Convert every line below into a Markdown table with the columns "Row" and "Line", numbering the rows and omitting blank lines. Leave the picture out of the table.

***** Task material *****

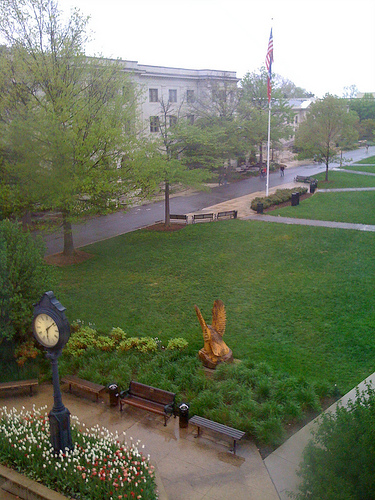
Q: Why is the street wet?
A: There was rain.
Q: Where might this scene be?
A: A college campus.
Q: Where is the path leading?
A: Park.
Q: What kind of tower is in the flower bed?
A: Clock.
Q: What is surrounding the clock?
A: Flowers.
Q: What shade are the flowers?
A: Pink and white.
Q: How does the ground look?
A: Wet.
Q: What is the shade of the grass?
A: Green.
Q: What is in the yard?
A: Flag.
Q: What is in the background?
A: Building.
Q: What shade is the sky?
A: Gray.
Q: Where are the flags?
A: On a flagpole.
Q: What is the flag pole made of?
A: Metal.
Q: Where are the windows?
A: On the building.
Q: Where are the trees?
A: On the lawn.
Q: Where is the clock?
A: On the black pole.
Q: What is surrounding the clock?
A: Flowers.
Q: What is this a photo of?
A: A park.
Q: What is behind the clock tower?
A: Park benches.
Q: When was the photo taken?
A: 6:10.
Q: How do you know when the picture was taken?
A: Clock.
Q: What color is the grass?
A: Green.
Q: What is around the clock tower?
A: Flowers.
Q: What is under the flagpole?
A: Benches.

*****

• Task solution
| Row | Line |
|---|---|
| 1 | Q: Why is the street wet? |
| 2 | A: There was rain. |
| 3 | Q: Where might this scene be? |
| 4 | A: A college campus. |
| 5 | Q: Where is the path leading? |
| 6 | A: Park. |
| 7 | Q: What kind of tower is in the flower bed? |
| 8 | A: Clock. |
| 9 | Q: What is surrounding the clock? |
| 10 | A: Flowers. |
| 11 | Q: What shade are the flowers? |
| 12 | A: Pink and white. |
| 13 | Q: How does the ground look? |
| 14 | A: Wet. |
| 15 | Q: What is the shade of the grass? |
| 16 | A: Green. |
| 17 | Q: What is in the yard? |
| 18 | A: Flag. |
| 19 | Q: What is in the background? |
| 20 | A: Building. |
| 21 | Q: What shade is the sky? |
| 22 | A: Gray. |
| 23 | Q: Where are the flags? |
| 24 | A: On a flagpole. |
| 25 | Q: What is the flag pole made of? |
| 26 | A: Metal. |
| 27 | Q: Where are the windows? |
| 28 | A: On the building. |
| 29 | Q: Where are the trees? |
| 30 | A: On the lawn. |
| 31 | Q: Where is the clock? |
| 32 | A: On the black pole. |
| 33 | Q: What is surrounding the clock? |
| 34 | A: Flowers. |
| 35 | Q: What is this a photo of? |
| 36 | A: A park. |
| 37 | Q: What is behind the clock tower? |
| 38 | A: Park benches. |
| 39 | Q: When was the photo taken? |
| 40 | A: 6:10. |
| 41 | Q: How do you know when the picture was taken? |
| 42 | A: Clock. |
| 43 | Q: What color is the grass? |
| 44 | A: Green. |
| 45 | Q: What is around the clock tower? |
| 46 | A: Flowers. |
| 47 | Q: What is under the flagpole? |
| 48 | A: Benches. |